Without changing a single word, output each entry.

═════ The input ═════

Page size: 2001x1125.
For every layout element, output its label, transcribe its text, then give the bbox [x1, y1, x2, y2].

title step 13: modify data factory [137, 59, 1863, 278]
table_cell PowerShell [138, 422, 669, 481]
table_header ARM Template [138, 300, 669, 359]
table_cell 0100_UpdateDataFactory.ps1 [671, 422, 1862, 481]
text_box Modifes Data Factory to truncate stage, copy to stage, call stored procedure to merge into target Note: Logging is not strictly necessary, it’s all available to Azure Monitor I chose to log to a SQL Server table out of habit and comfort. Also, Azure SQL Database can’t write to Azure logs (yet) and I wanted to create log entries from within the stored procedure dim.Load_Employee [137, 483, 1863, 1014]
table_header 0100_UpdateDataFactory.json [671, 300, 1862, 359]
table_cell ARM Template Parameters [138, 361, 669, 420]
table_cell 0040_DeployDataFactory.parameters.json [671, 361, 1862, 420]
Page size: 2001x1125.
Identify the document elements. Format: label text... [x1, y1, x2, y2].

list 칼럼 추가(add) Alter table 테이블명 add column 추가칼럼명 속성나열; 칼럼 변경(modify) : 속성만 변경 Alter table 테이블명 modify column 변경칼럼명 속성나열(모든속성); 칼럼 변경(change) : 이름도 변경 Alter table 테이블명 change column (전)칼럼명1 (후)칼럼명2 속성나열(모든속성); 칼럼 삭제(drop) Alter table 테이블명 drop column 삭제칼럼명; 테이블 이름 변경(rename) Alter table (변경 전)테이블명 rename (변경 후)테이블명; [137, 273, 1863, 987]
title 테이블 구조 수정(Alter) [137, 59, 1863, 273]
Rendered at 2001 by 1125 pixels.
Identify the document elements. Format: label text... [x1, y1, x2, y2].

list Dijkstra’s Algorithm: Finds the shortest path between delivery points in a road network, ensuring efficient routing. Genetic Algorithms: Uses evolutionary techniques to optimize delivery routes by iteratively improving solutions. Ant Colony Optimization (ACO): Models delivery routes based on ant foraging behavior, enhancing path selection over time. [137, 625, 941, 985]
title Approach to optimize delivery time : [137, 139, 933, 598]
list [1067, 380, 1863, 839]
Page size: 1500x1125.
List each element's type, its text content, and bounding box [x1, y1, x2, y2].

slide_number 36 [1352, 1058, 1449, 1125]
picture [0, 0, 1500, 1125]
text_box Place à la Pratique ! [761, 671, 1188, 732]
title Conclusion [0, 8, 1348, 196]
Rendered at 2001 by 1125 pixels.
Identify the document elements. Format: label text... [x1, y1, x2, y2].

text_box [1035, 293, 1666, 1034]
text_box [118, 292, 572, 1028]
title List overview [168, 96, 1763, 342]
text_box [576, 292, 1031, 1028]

═════

**Answer box**
Page size: 2001x1125.
For every layout element, output its label, transcribe its text, then give the bbox [x1, y1, x2, y2].

title step 13: modify data factory [137, 59, 1863, 278]
table_cell PowerShell [138, 422, 669, 481]
table_header ARM Template [138, 300, 669, 359]
table_cell 0100_UpdateDataFactory.ps1 [671, 422, 1862, 481]
text_box Modifes Data Factory to truncate stage, copy to stage, call stored procedure to merge into target Note: Logging is not strictly necessary, it’s all available to Azure Monitor I chose to log to a SQL Server table out of habit and comfort. Also, Azure SQL Database can’t write to Azure logs (yet) and I wanted to create log entries from within the stored procedure dim.Load_Employee [137, 483, 1863, 1014]
table_header 0100_UpdateDataFactory.json [671, 300, 1862, 359]
table_cell ARM Template Parameters [138, 361, 669, 420]
table_cell 0040_DeployDataFactory.parameters.json [671, 361, 1862, 420]
Page size: 2001x1125.
Identify the document elements. Format: label text... [x1, y1, x2, y2].

list 칼럼 추가(add) Alter table 테이블명 add column 추가칼럼명 속성나열; 칼럼 변경(modify) : 속성만 변경 Alter table 테이블명 modify column 변경칼럼명 속성나열(모든속성); 칼럼 변경(change) : 이름도 변경 Alter table 테이블명 change column (전)칼럼명1 (후)칼럼명2 속성나열(모든속성); 칼럼 삭제(drop) Alter table 테이블명 drop column 삭제칼럼명; 테이블 이름 변경(rename) Alter table (변경 전)테이블명 rename (변경 후)테이블명; [137, 273, 1863, 987]
title 테이블 구조 수정(Alter) [137, 59, 1863, 273]
Rendered at 2001 by 1125 pixels.
Identify the document elements. Format: label text... [x1, y1, x2, y2].

list Dijkstra’s Algorithm: Finds the shortest path between delivery points in a road network, ensuring efficient routing. Genetic Algorithms: Uses evolutionary techniques to optimize delivery routes by iteratively improving solutions. Ant Colony Optimization (ACO): Models delivery routes based on ant foraging behavior, enhancing path selection over time. [137, 625, 941, 985]
title Approach to optimize delivery time : [137, 139, 933, 598]
list [1067, 380, 1863, 839]
Page size: 1500x1125.
List each element's type, its text content, and bounding box [x1, y1, x2, y2].

slide_number 36 [1352, 1058, 1449, 1125]
picture [0, 0, 1500, 1125]
text_box Place à la Pratique ! [761, 671, 1188, 732]
title Conclusion [0, 8, 1348, 196]
Rendered at 2001 by 1125 pixels.
Identify the document elements. Format: label text... [x1, y1, x2, y2].

text_box [1035, 293, 1666, 1034]
text_box [118, 292, 572, 1028]
title List overview [168, 96, 1763, 342]
text_box [576, 292, 1031, 1028]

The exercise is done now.